|Photo by: Sadik Khalid and released to the Public Domain (via Wikimedia Commons)|
One of the reasons "dieting" can be difficult for me is that most healthy meals found in dieting books are chock-full of veggies. I have never enjoyed vegetables. If anybody ever put a scoop of something like the above broccoli and carrots on my plate, I'd have to fight my revulsion (though I'm sure it's a perfectly lovely dish for folks who enjoy that kind of thing). When I was a kid, I'd fall asleep at the kitchen table when my mom tried the "you aren't leaving the table until you eat your veggies" trick. I'd still rather spend the entire evening sitting at the table than force myself to eat most veggies. Yes, I know vegetables are extremely healthy, and I know that taking vitamin pills just isn't the same as getting nutrients from real food sources. I WANT to like veggies. However, the taste and smell of most vegetables literally makes me feel nauseous.
I've often heard thing like, "There have to be some vegetables that you like! There's no way you can hate all of them." or "Your mom probably didn't cook them right when you were growing up. Try them prepared different ways." Well, I've tried several kinds, and I've tried them prepared many different ways. I almost always end up unable to force myself to swallow - as gross as it is, I end up gagging and spitting them out. I have found I can force myself to eat a little bit of raw baby spinach or asparagus, but I can only eat a small amount before my taste buds say, "Okay, enough!" I've also heard the tip to chop up vegetables and add them to meals I already really like, and I've tried that, but I can taste the vegetables, which ruins the flavor of the rest of the food for me.
I do like most fruit, however, so I try to eat at least a couple of fruit servings every day (though I sometimes run out of my supply and need to go a day or two without). I also discovered "Amazing Grass Green Superfood," which is basically dehydrated and powdered wheatgrass and other vegetables, so I add a scoop of that to my smoothies and protein shakes. The chocolate in the protein powder and the fruit in the smoothies masks the flavor pretty well. I know it's not as beneficial as fresh stuff, but at least it's something. Now that I'm in my 40s, I have to try to get at least some vegetable in me any way possible. I can also manage the V8 Fruit Fusion stuff, but don't ask me to drink a plain V8! Blech! I've also recently found that I can add a very small handful of greens to my blended smoothies and consume them that way. Still, I know I'm probably not getting enough.
I'm sometimes made to feel like something is wrong with me due to this. That's it's all in my head. Well, it very well may be in my head, but in my mouth rather than my brain. I recently found out that there's an actual biological basis for veggie aversion. Some people simply have more taste buds than the average person, and therefore taste things more strongly. These people are called "supertasters," and the bitter compounds in veggies are often overwhelming to them.

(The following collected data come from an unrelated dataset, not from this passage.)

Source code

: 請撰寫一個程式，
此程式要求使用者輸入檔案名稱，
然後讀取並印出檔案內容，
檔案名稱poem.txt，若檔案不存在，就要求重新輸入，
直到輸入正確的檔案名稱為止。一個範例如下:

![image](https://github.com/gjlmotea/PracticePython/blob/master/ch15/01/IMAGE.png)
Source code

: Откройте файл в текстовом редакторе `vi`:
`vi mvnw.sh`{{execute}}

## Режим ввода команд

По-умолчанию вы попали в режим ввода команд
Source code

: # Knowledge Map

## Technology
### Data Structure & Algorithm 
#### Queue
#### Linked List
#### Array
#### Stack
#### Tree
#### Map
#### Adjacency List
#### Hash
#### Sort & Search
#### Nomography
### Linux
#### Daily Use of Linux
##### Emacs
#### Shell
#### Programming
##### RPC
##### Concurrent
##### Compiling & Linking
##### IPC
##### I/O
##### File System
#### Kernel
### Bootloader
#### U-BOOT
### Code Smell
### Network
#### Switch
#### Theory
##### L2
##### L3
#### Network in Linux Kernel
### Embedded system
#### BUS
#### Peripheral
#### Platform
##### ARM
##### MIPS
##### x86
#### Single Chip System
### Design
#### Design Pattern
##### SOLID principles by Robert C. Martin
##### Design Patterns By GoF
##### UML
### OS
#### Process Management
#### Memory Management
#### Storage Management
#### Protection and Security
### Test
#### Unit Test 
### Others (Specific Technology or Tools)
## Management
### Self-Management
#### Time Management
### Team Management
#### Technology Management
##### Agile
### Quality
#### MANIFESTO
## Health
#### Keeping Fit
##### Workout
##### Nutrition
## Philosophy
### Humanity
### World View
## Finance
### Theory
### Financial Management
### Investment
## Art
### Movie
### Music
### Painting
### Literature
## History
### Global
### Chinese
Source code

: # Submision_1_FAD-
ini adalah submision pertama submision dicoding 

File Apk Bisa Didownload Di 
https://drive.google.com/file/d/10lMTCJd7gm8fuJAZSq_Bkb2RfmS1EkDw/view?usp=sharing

I'm not completely sure I'm a full-blown supertaster, however, since it seems that most avoid things like coffee and sweets as well. I can't get by without my morning cup of coffee (though I only like mild or medium roast coffee - I can't do the "robust" stuff), and my enjoyment of sweets is one of the reasons I'm trying to lose weight! Still, I definitely taste the bitterness in veggies, and strongly. I know that people often say iceberg lettuce doesn't have a taste, well, I taste it (and I don't like it). At the very least, thanks to a taste experiment in biology class, I know I'm sensitive to PROP, which is a chemical similar to the stuff that makes veggies bitter.
Anyway, I'm still trying to find some milder veggies that I may be able to tolerate. If anybody reading this has any suggestions, please feel free to let me know!